L'étude du génome de 37 individus, dont les dépouilles ont été déposées dans l'aven sur une période de 900 ans, dévoile que trois sur quatre étaient des hommes. Et qu'ils appartenaient assez largement à une lignée se transmettant de père en fils.
Le site contient bien des restes de femmes, mais la préférence donnée à la lignée paternelle est devenue quasiment exclusive dans la dernière période d'occupation du site.
Mme Pruvost souligne qu'on "n'a pas forcément quelque chose de strict en termes de règles", et que "la plupart des femmes retrouvées sont apparentées à d'autres individus".
L'accès à la sépulture était "peut-être conditionné par un lien de parenté". Pour autant, rien n'exclut la possibilité d'un système où "les femmes ont choisi d'être inhumées dans la sépulture avec leur époux, ou ont choisi de retourner dans leur foyer d'origine".
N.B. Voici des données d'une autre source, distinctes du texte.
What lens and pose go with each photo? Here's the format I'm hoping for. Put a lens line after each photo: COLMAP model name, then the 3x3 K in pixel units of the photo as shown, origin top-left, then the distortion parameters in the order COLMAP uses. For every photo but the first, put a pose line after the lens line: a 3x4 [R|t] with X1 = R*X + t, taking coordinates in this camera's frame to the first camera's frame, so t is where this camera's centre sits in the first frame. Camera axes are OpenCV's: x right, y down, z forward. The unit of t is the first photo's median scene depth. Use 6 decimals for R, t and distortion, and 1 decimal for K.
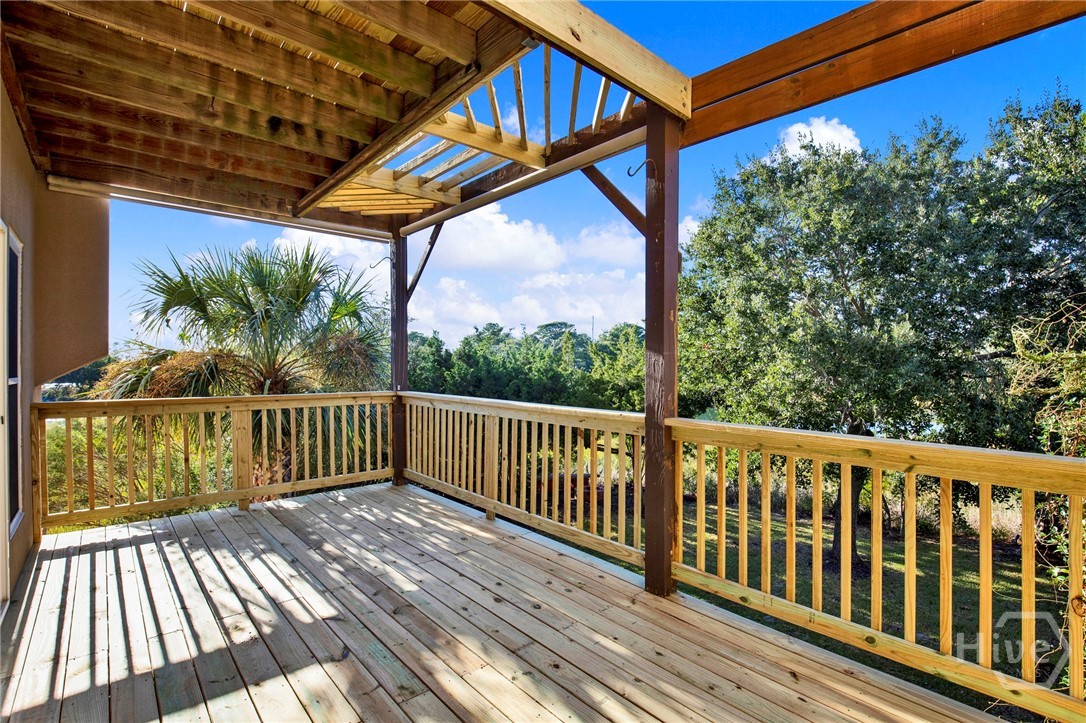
lens RADIAL K [[513.1, 0, 543.0], [0, 513.1, 361.5], [0, 0, 1]] dist [-0.032838, -0.000507]
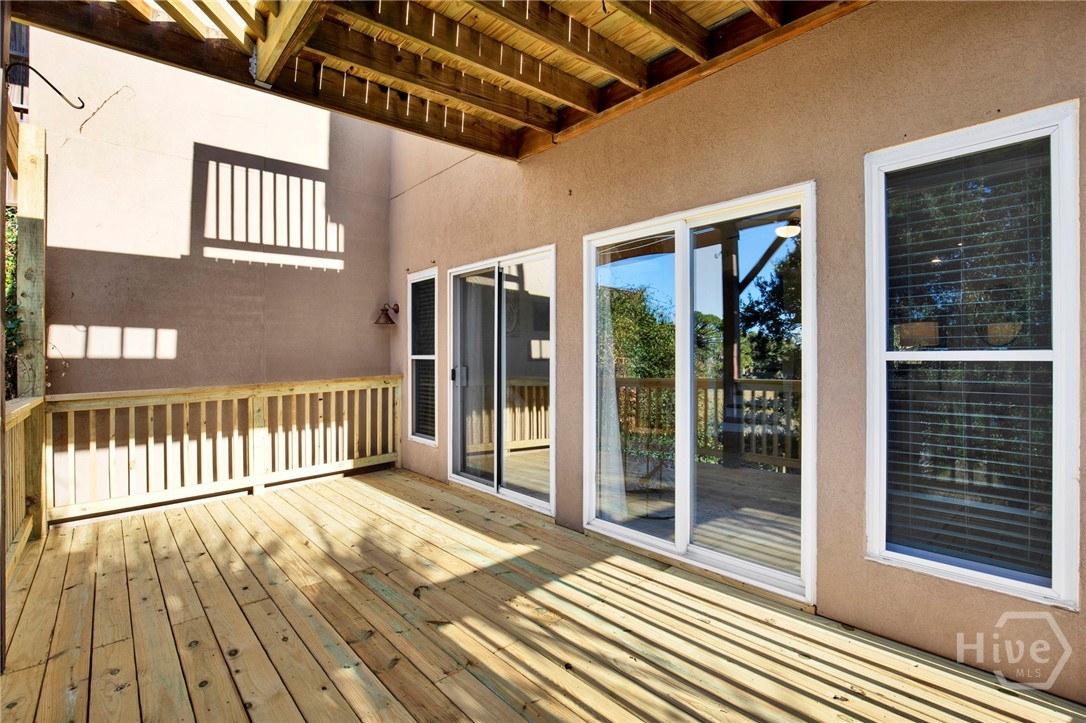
lens RADIAL K [[513.1, 0, 543.0], [0, 513.1, 361.5], [0, 0, 1]] dist [-0.032838, -0.000507]
pose [[-0.999961, 0.008617, 0.001717, -0.664558], [0.008613, 0.999960, -0.002544, 0.054142], [-0.001739, -0.002529, -0.999995, 2.096795]]
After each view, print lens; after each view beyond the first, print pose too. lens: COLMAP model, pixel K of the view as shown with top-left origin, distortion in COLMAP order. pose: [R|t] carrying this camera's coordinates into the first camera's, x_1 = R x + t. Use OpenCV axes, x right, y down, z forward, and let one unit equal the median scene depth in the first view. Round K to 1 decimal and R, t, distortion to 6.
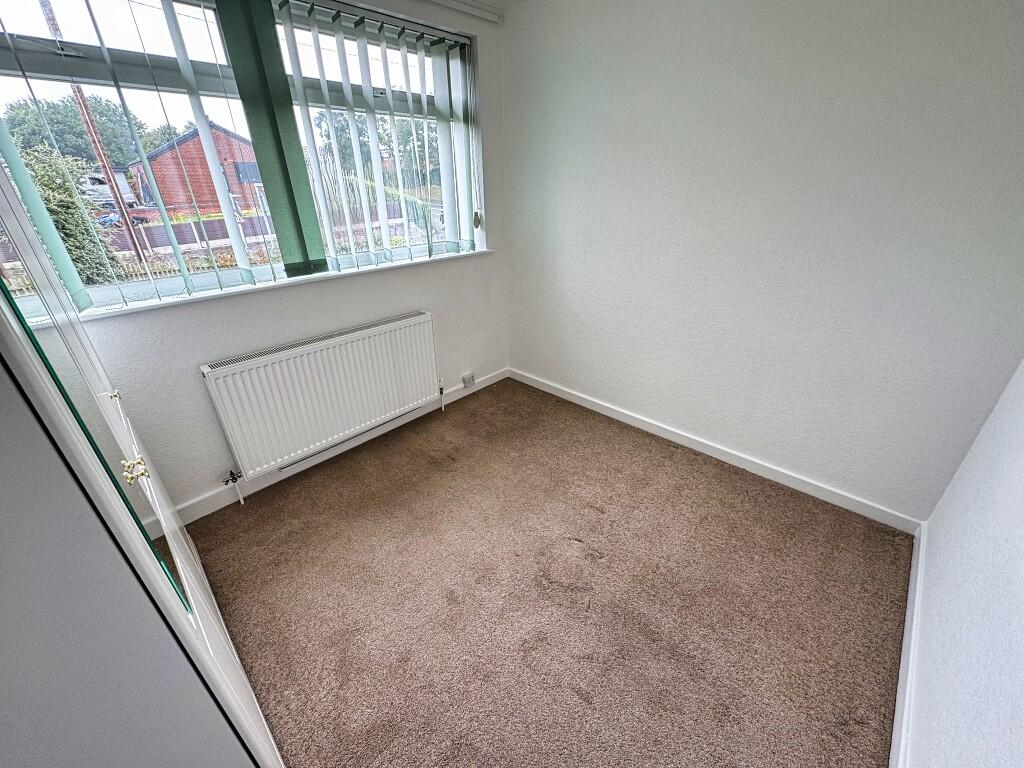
lens RADIAL K [[407.3, 0, 512.0], [0, 407.3, 384.0], [0, 0, 1]] dist [-0.001239, -0.000016]
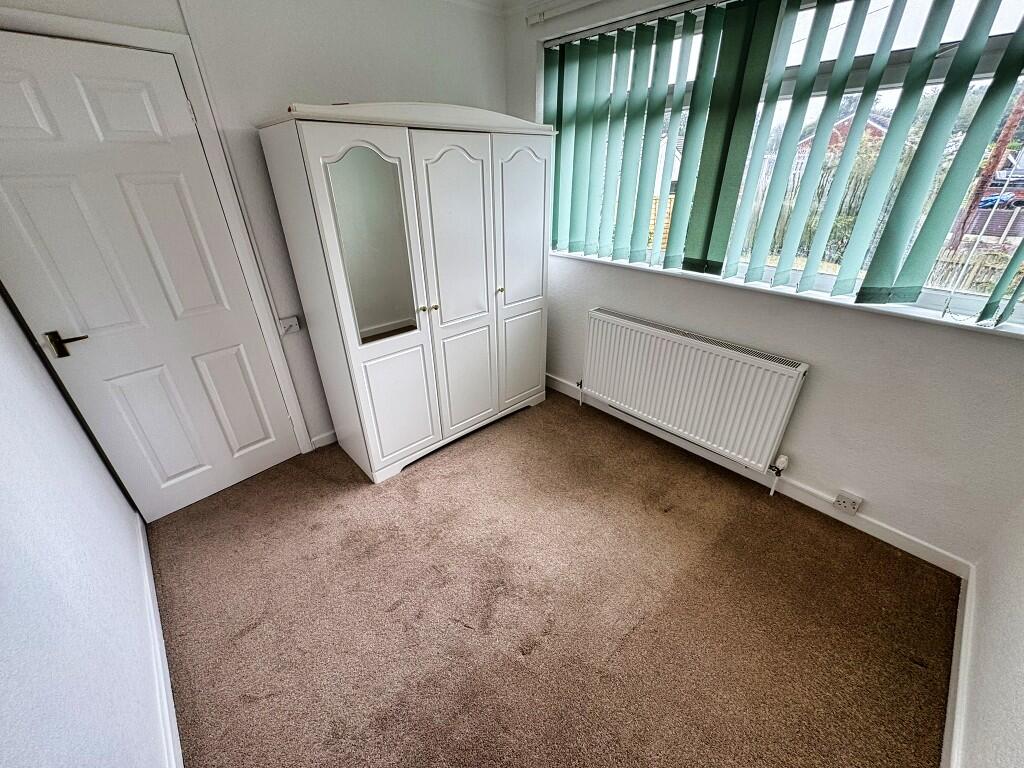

Les archéologues manquent en l'espèce de suffisamment d'ossements féminins pour en tirer de plus amples conclusions. Tout comme pour expliquer le très petit nombre d'ossements d'enfants. Une chose remarquée sur d'autres sites, mais tout aussi inexpliquée.
Pour en savoir plus, des analyses isotopiques pourraient lever un coin du voile sur l'origine de cette population, et d'éventuels apports extérieurs. "On a plutôt l'impression que c'est une petite population locale", selon Mélanie Pruvost.
Le site pourrait encore receler des surprises, car c'est "l'une des premières fouilles exécutée avec une technique rigoureuse d'enregistrement des données anthropologiques et archéologiques".
Cette rigueur a permis à l'équipe de PACEA d'établir que la discontinuité observée au niveau des éléments culturels, avec des styles de céramique bien distincts, coïncidait avec une continuité génomique du groupe de population.
Reste à savoir pourquoi, un jour, cette population du néolithique a décidé de condamner l'accès à ce qui avait pu devenir un sanctuaire.